Importance of Recommendation Letters?

Hi all!

I’m an HS senior in the process of applying to schools in the T20 schools for government/political science. Without getting too deep into my stats, I’m a competitive applicant with a 4.3 weighted GPA with several political internships and am ranked as one of the top debaters in the US. I plan on applying test optional (I took the ACT once and earned a 31). My essays are compelling, as well.

With this in mind, how important are recommendation letters from teachers? I requested letters from my AP Gov & AP English Lang teachers, as well as my debate coach, and two of the teachers called me one of the best students they’ve ever taught. If you’re wondering how I know this, they let me read the letters recently.

Does this weigh very heavily in the admissions process, or will admissions officers simply nod and move on?

Thanks for your insights! :smiley:

Google Common Data Set and look at section C7 to see what items are used for admission and the weight they each receive.

You have the highest recommendation letter a student can get and you’re submitting a strong application with them. I would not worry about it beyond that. You did your part and what the colleges do with the letters is beyond your control.

Listen to the podcast on the importance of LoR’s here.

In separate conversation with senior AO’s at Yale, they stressed how they provide a third party view of candidates which can speak to the applicant’s ability to contribute to the academic and social community. Implied was they realize essays can be gamed.

Why do you ask? are you trying to figure out how likely you are to get offers (so this is a back-door ‘chance me’)? Is your UW GPA competitive?

Taking Cornell (b/c you reference it several times in other posts), they list something like 7 or 8 factors that they consider “very important”. LoRs are just one: course rigor, GPA, ECs, essays, etc. So, yes, it matters but no it’s probably not decisive on its own.

A 4.3 weighted GPA could have come from an unweighted GPA of 3.3 or even lower, depending on the weighting system. Colleges which are realistic for applicants at that GPA level probably have considerable differentiation between applicants from basic academic stats, so recommendations and other subjectively graded aspects probably matter mainly at the borderline zone of academic stats.

Within that constraint, recommendations are hard to determine and compare with those of other applicants from outside the college’s admission office. A significant variable that you do not know is the quality of the recommender.

Thanks for your insights! I didn’t intend this to be a back door “chance me” – I was genuinely just curious as to whether admissions officers will just nod and move on, or if these great letters could be something really interesting that sets me over the top.

As for my UW GPA, it’s a 3.84 I believe. So, yes, I think it qualifies as competitive.

That’s the black box of admissions- nobody can know when a phrase in your essay or a sentence in an LoR or an unusual EC combo is the thing that catches an AO’s eye long enough to get them to slow down and really focus on you.

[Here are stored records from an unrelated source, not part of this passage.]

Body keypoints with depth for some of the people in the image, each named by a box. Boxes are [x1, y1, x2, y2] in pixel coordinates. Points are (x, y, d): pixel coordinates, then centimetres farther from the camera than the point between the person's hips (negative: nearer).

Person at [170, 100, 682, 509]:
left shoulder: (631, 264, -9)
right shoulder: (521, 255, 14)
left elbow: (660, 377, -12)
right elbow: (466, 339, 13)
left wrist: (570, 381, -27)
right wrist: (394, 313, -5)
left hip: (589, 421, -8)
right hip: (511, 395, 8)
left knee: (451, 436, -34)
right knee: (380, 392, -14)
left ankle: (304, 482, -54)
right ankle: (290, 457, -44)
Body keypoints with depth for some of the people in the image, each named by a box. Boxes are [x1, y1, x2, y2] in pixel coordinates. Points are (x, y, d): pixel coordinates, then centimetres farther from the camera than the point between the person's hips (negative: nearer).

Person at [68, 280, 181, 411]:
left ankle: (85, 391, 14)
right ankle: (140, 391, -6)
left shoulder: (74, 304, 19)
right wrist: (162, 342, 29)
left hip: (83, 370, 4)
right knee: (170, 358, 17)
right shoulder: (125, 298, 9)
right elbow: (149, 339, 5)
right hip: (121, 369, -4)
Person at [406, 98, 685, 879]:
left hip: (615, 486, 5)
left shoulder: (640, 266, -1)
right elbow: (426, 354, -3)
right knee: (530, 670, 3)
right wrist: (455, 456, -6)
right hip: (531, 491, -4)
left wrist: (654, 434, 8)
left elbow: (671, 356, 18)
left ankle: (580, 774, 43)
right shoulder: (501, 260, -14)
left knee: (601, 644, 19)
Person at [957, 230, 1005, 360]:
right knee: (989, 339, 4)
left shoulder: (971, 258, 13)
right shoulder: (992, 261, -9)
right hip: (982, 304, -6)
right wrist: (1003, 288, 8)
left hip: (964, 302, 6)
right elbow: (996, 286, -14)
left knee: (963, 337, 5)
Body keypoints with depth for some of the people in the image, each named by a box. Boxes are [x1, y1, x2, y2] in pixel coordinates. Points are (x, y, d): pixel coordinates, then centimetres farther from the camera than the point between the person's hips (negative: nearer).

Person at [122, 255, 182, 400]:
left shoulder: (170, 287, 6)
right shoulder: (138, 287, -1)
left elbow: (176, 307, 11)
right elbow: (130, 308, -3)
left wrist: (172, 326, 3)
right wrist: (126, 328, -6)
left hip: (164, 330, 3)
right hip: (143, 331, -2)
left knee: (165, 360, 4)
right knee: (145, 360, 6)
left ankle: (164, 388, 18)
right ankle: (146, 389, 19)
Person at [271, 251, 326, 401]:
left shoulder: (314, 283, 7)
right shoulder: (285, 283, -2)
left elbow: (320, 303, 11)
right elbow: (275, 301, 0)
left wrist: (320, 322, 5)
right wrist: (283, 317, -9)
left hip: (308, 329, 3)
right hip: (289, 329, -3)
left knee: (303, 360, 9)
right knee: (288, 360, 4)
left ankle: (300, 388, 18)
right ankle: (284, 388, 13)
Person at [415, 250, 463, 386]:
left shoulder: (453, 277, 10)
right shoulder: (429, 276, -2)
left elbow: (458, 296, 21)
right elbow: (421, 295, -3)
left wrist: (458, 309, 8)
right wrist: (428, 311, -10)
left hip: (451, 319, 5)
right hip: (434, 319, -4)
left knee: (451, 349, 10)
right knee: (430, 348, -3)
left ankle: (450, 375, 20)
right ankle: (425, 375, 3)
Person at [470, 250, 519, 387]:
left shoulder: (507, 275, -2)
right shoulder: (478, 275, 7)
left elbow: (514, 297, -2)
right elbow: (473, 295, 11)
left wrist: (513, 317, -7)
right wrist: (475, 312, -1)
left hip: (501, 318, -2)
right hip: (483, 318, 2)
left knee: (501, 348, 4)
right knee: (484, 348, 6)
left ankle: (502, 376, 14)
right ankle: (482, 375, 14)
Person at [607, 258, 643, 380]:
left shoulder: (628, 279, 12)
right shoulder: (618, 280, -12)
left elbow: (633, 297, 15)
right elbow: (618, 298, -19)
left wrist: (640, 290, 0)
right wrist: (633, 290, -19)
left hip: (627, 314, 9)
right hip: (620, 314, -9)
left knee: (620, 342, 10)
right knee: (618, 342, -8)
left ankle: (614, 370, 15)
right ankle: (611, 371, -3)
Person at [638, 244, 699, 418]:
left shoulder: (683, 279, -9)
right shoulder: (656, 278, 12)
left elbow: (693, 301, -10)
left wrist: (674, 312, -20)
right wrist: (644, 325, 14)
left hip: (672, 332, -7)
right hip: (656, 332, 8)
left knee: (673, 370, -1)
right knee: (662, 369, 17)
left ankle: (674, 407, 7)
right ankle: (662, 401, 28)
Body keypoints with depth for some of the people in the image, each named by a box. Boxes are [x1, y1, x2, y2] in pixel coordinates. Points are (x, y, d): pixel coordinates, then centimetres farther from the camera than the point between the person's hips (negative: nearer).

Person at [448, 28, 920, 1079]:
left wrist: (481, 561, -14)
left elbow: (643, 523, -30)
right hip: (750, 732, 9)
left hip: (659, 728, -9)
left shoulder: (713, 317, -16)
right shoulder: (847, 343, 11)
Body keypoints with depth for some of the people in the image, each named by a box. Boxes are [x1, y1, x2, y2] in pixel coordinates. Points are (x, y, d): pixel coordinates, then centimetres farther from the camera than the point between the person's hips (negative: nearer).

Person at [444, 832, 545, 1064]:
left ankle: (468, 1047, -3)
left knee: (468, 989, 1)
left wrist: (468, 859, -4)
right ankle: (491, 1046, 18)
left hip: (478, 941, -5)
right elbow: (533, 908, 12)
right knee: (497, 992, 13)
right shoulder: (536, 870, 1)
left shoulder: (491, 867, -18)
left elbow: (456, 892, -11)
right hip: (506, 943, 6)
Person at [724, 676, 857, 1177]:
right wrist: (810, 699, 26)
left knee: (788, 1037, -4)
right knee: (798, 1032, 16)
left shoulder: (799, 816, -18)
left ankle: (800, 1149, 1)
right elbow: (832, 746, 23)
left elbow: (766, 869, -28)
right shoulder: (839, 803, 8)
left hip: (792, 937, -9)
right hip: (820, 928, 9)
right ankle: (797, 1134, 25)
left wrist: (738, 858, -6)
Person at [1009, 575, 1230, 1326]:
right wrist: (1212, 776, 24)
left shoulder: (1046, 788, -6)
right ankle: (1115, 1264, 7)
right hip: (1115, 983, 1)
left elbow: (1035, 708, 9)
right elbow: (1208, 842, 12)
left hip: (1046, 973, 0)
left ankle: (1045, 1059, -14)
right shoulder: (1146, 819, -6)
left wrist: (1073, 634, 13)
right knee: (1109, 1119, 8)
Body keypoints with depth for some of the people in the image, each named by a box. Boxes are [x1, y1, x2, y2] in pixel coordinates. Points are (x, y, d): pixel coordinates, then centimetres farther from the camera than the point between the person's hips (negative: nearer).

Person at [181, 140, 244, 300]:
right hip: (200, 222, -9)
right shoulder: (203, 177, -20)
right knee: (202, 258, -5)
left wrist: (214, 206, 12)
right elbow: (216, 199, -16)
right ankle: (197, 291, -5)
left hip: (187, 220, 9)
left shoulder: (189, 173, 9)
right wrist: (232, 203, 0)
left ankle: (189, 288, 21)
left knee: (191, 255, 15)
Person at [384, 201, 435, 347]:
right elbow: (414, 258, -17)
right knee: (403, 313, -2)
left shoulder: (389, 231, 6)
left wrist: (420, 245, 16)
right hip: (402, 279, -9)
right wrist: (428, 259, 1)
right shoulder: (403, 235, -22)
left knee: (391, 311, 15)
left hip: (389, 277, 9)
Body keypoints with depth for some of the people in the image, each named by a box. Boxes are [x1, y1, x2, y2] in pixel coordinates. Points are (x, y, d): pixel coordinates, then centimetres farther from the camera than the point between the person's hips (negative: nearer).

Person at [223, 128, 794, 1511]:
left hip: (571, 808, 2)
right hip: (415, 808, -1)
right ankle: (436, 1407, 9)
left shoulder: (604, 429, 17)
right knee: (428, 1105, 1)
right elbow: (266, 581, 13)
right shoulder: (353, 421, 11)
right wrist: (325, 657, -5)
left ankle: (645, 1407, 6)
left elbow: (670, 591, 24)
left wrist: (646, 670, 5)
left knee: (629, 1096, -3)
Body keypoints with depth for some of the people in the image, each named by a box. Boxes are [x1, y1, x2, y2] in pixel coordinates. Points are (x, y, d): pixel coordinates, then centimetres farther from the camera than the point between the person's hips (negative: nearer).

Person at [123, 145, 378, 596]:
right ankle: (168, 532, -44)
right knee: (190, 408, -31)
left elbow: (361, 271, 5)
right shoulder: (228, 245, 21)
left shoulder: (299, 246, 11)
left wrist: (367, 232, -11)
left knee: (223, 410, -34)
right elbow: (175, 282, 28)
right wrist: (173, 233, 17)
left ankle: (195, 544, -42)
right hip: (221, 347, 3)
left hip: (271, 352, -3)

IME (but at grad school level, not UG, and the metrics are different), the LoR confirms / augments the rest of the application, and a weak LoR hurts more than all but an exceptional LoR helps. Also, what makes an ‘exceptional’ LoR isn’t necessarily the level of gushing- a really good one has specifics that relate well to what you are looking for in a prospective student. But again- that’s at grad level, where there is more to go on in terms of relevant background.

Hi, I was able to look at the section C7, but what is considered the most important and very important since it is not labeled.

Were you looking at the generic blank CDS form? You need to look at the completed CDS that each individual school posts on its website. For example, Cornell’s 2019-2020 CDS indicates that it considers academic rigor, GPA, recommendations and several other factors “very important,” class rank is “important,” interviews are “considered,” and so forth. Other schools may weigh these factors differently and will indicate their importance on their own CDS.